* [Activity A] According to the dissertation summary below, which listing format results in the highest transaction price?
* [Activity B] List the three listing formats named in the dissertation summary below.
* [Activity C] Copy the dissertation summary below from "Summary: | 博士" up to and including "on transaction results.".

* [Given passage]
= = =

Summary: | 博士 === 國立中央大學 === 產業經濟研究所 === 102 === This dissertation is mainly focused on the seller’s behavior in Internet auctions, including the choice of listing formats, the setting of reserve price. I study the effects of the seller’s listing-format choice on auction outcomes and the relationships between the reserve prices and listing formats. Furthermore, I also investigate the influences of the different duration of warranty and the different product source — the parallel imports and the authorized products — on transaction results.
The first part empirically studies why the sellers of identical commodities adopt different listing formats in online auctions, and the consequences thereof. We postulate that the sellers adopt different listing formats because of the differences in their experience and inventory size. We first use these two characteristics to endogenize the seller's choice between three listing formats: fixed-price posting, buy-it-now (BIN) auction, and pure auction. We then estimate the differences in sales rate, transaction price, and sale duration between the three formats. We find that the fixed-price format results in the highest transaction price and the lowest sale rate. The pure and BIN auctions have similar sales rate and transaction price, but the latter has the shortest sale duration among all three. These results strongly suggest that there is a tradeoff between price and sale probability for the seller's choice between an auction (including pure and BIN) and a fixed-price listing, and that both risk and time preference considerations are important in adopting BIN.
As to the second part, we propose a simple model of auctions with an impatient seller who chooses the reserve price and the BIN price to maximize revenue. The three main sales channels in the online auction (the pure auction, the BIN auction, and the fixed-price sale) are each shown to be an optimal solution for the sellers with certain degrees of time-preference. The theory also predicts that the optimal posted price for the fixed-price listing is greater than the optimal reserve price for the BIN auction, which in turn is greater than that for the pure auction. This prediction is confirmed by data from eBay's auction of iPods. Using the seller's inventory as a proxy for his degree of time-preference, the data also confirm the theoretical prediction that there is an inverse relationship between the optimal reserve price and the seller's time impatience.

= = =

* [Provided material]
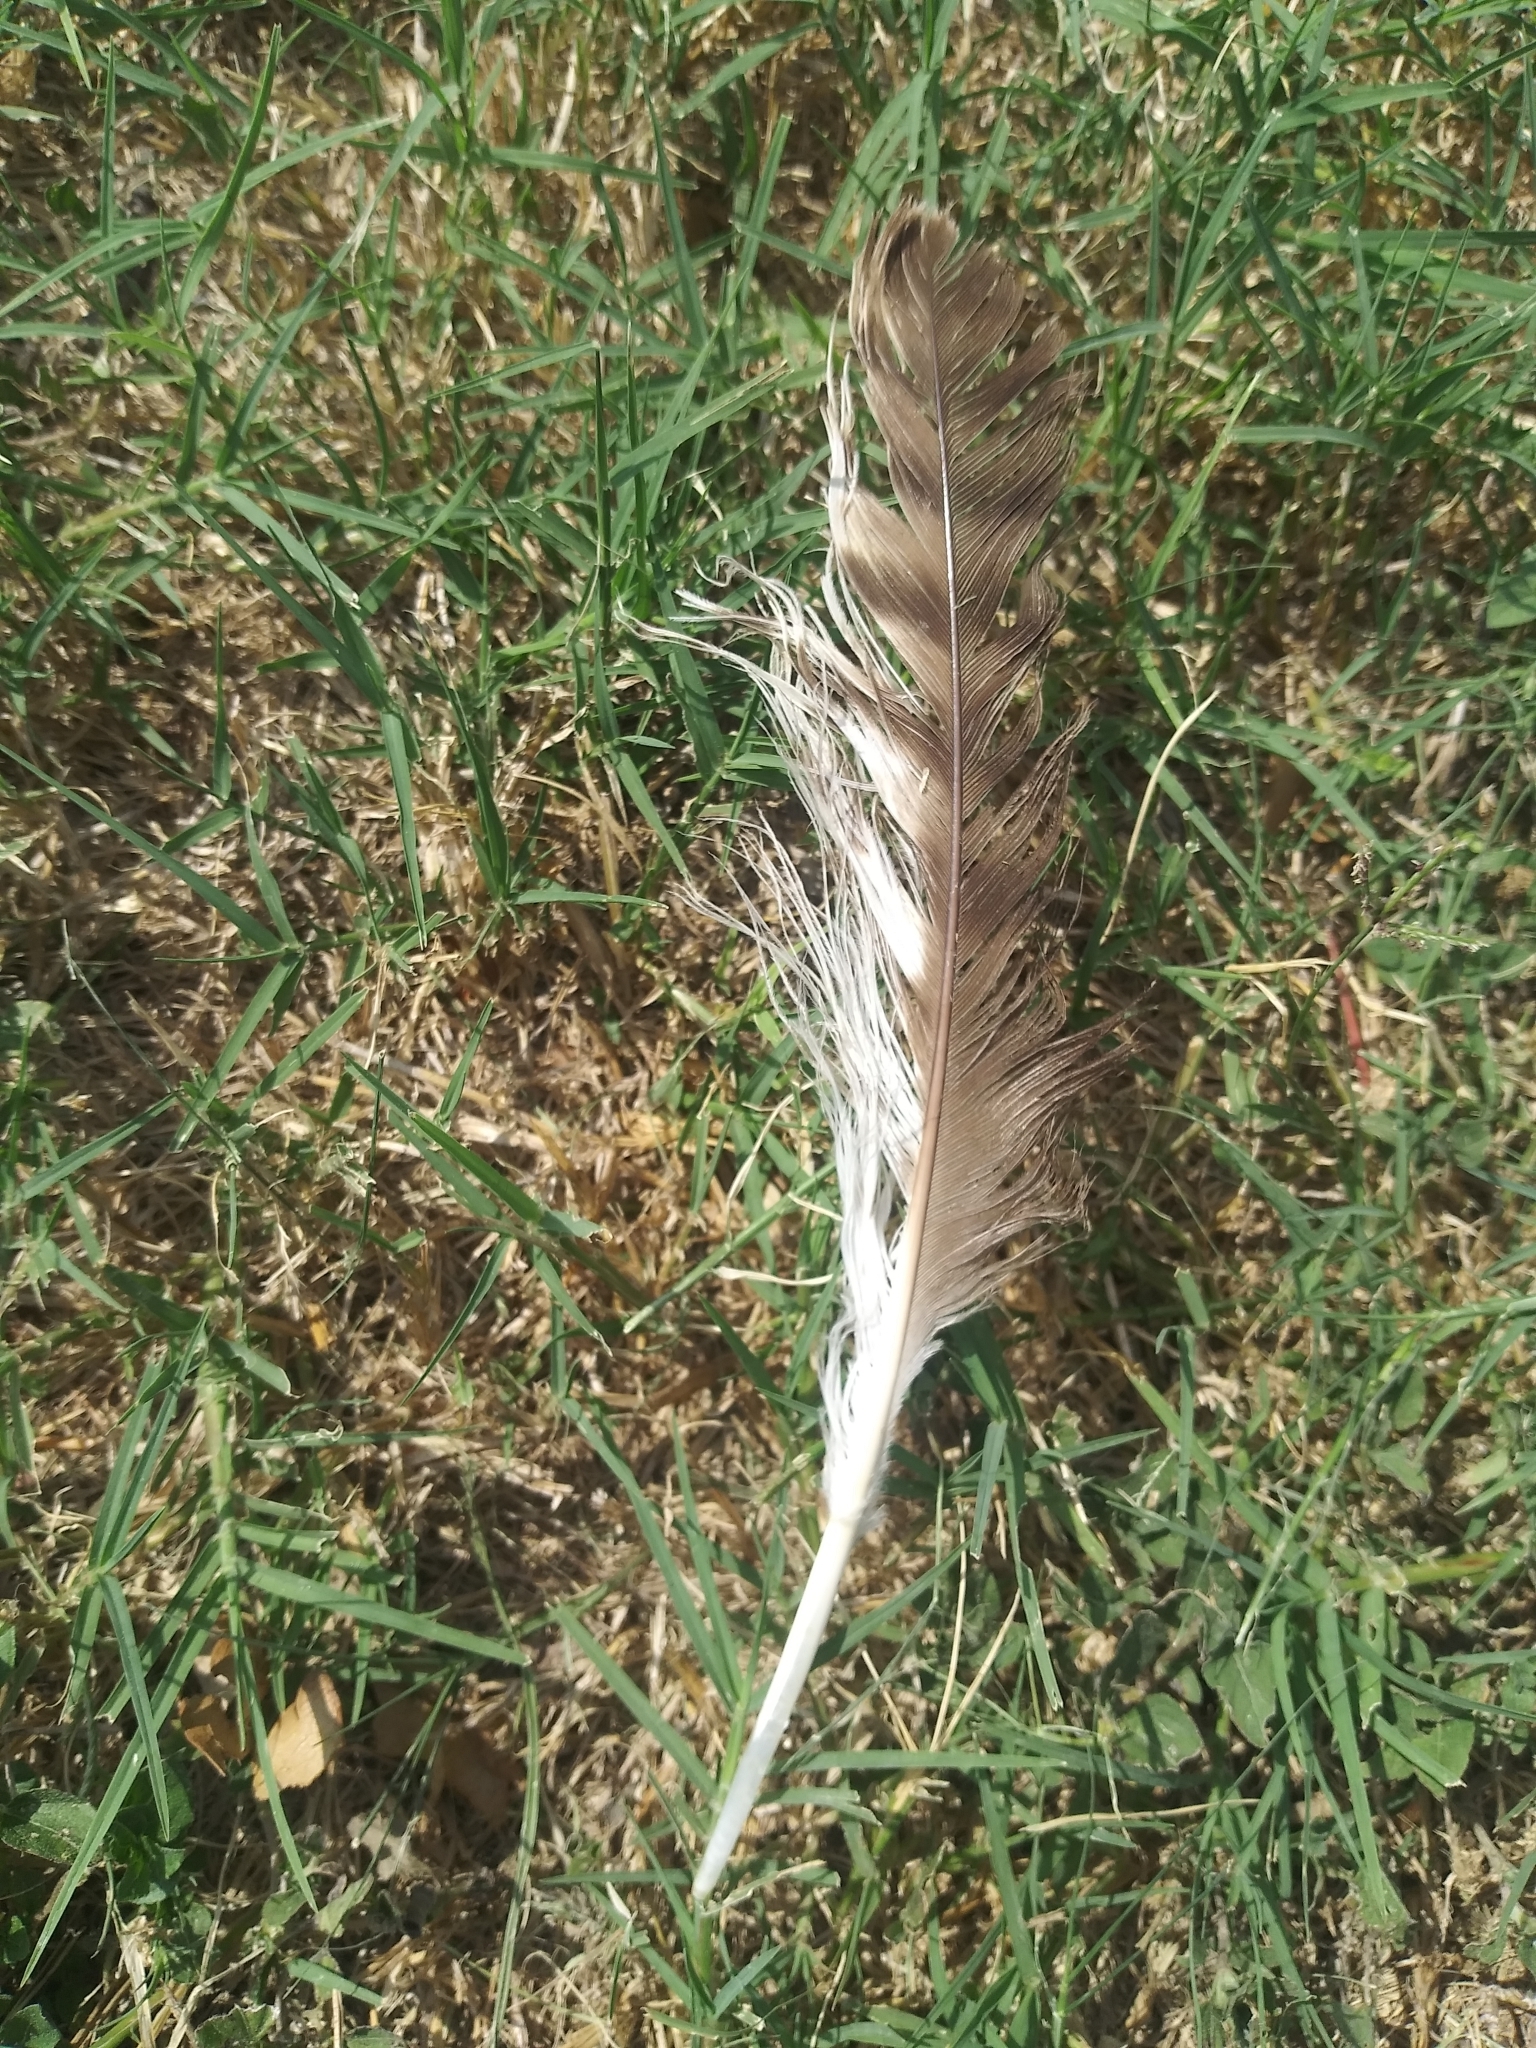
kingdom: Animalia
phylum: Chordata
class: Aves
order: Accipitriformes
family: Accipitridae
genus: Buteo
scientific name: Buteo jamaicensis
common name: Red-tailed hawk
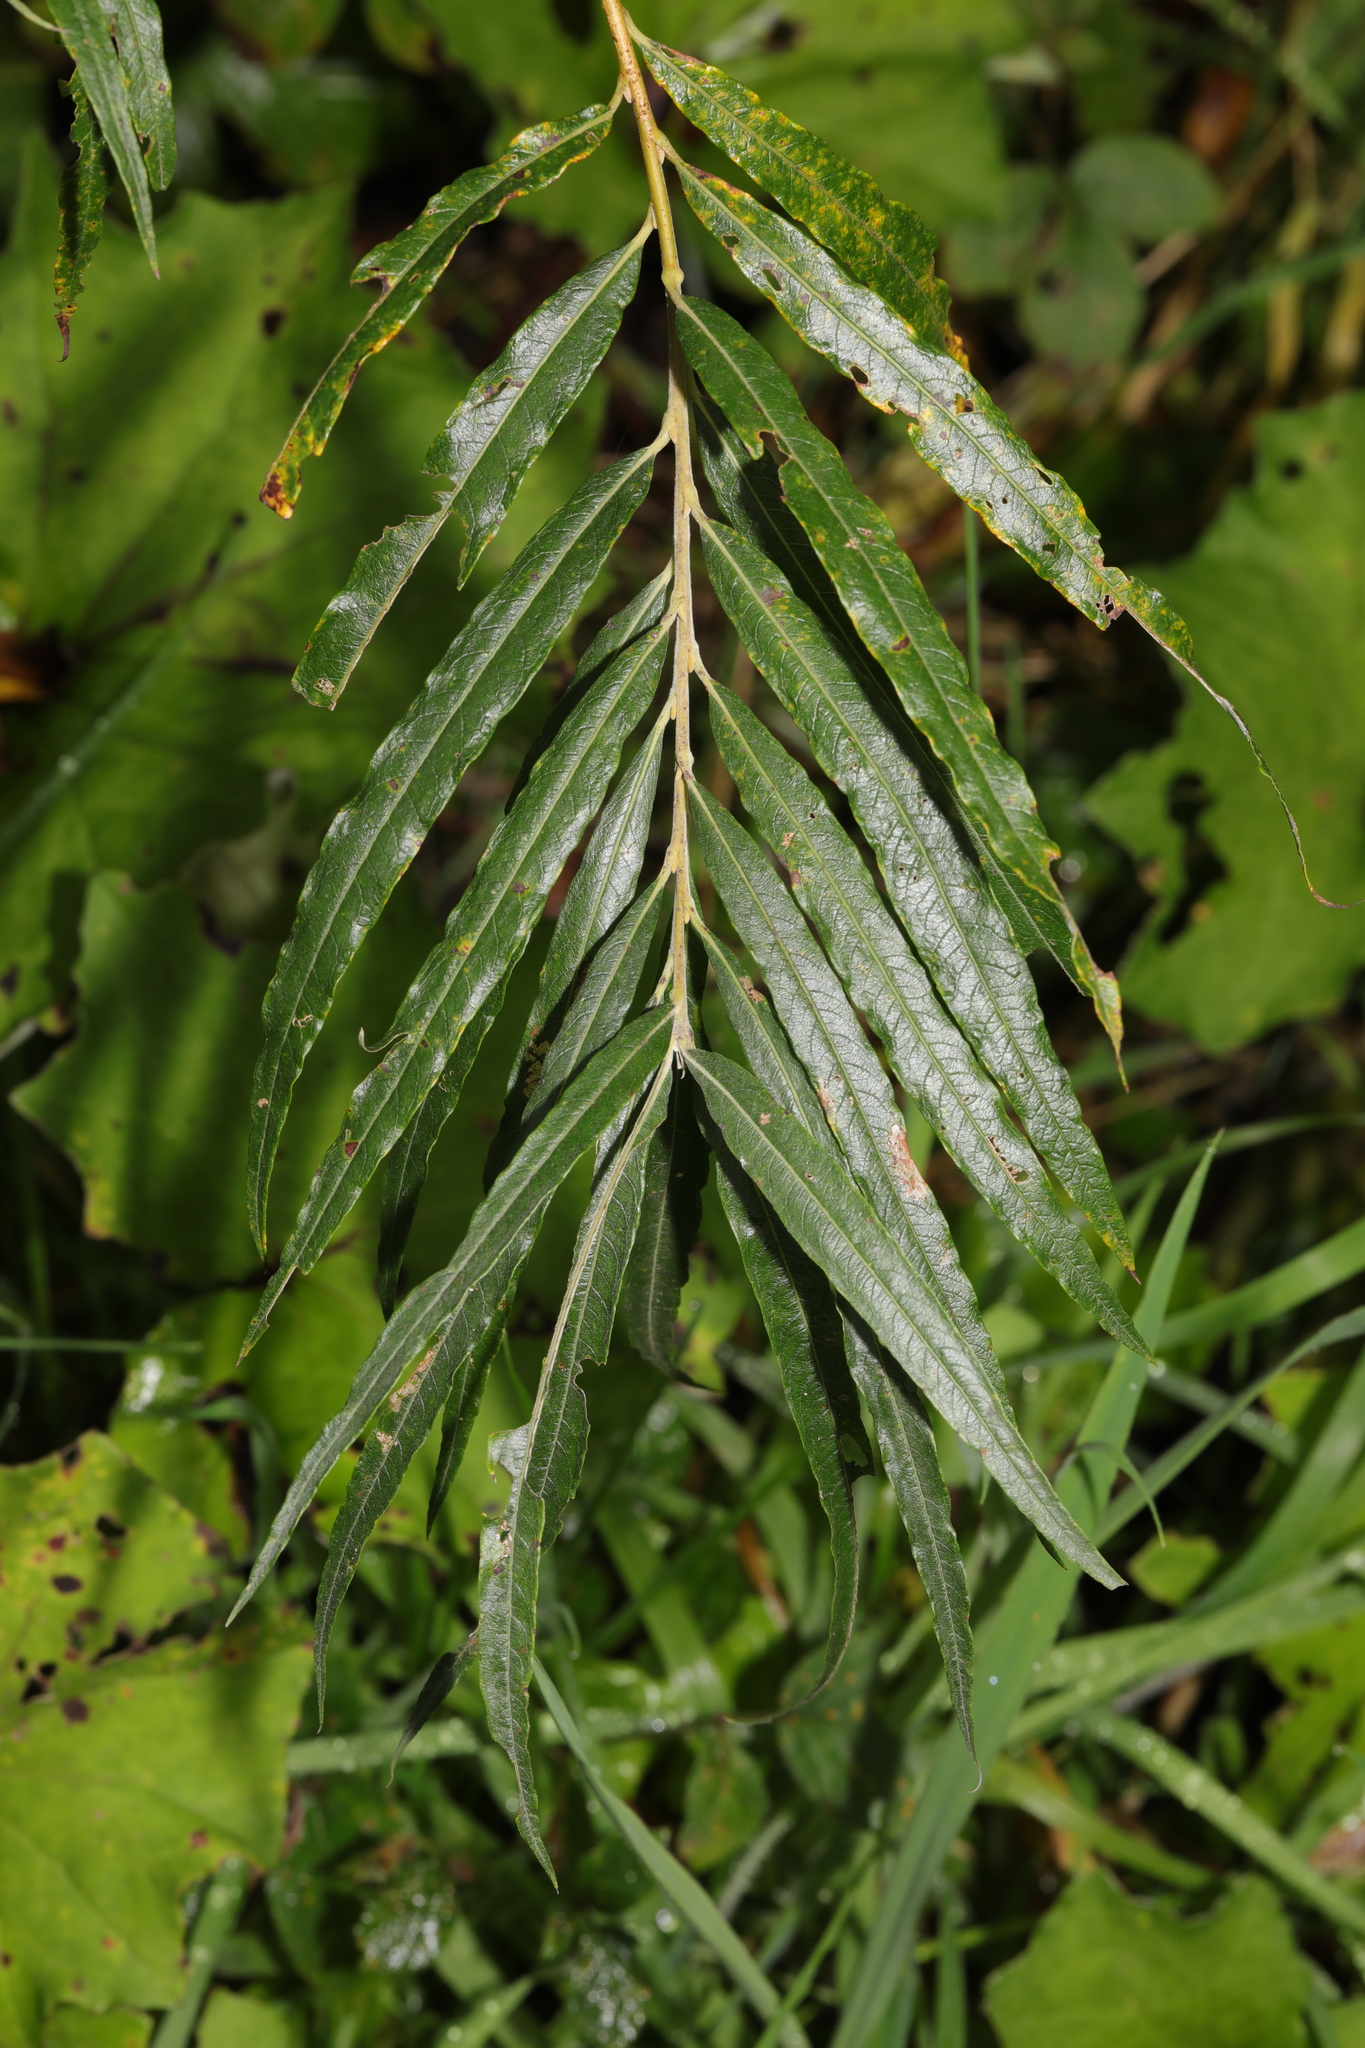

= = =

* [Written response A] The fixed-price format.

* [Written response B]
- Fixed-price posting
- Buy-it-now (BIN) auction
- Pure auction

* [Written response C]
Summary: | 博士 === 國立中央大學 === 產業經濟研究所 === 102 === This dissertation is mainly focused on the seller’s behavior in Internet auctions, including the choice of listing formats, the setting of reserve price. I study the effects of the seller’s listing-format choice on auction outcomes and the relationships between the reserve prices and listing formats. Furthermore, I also investigate the influences of the different duration of warranty and the different product source — the parallel imports and the authorized products — on transaction results.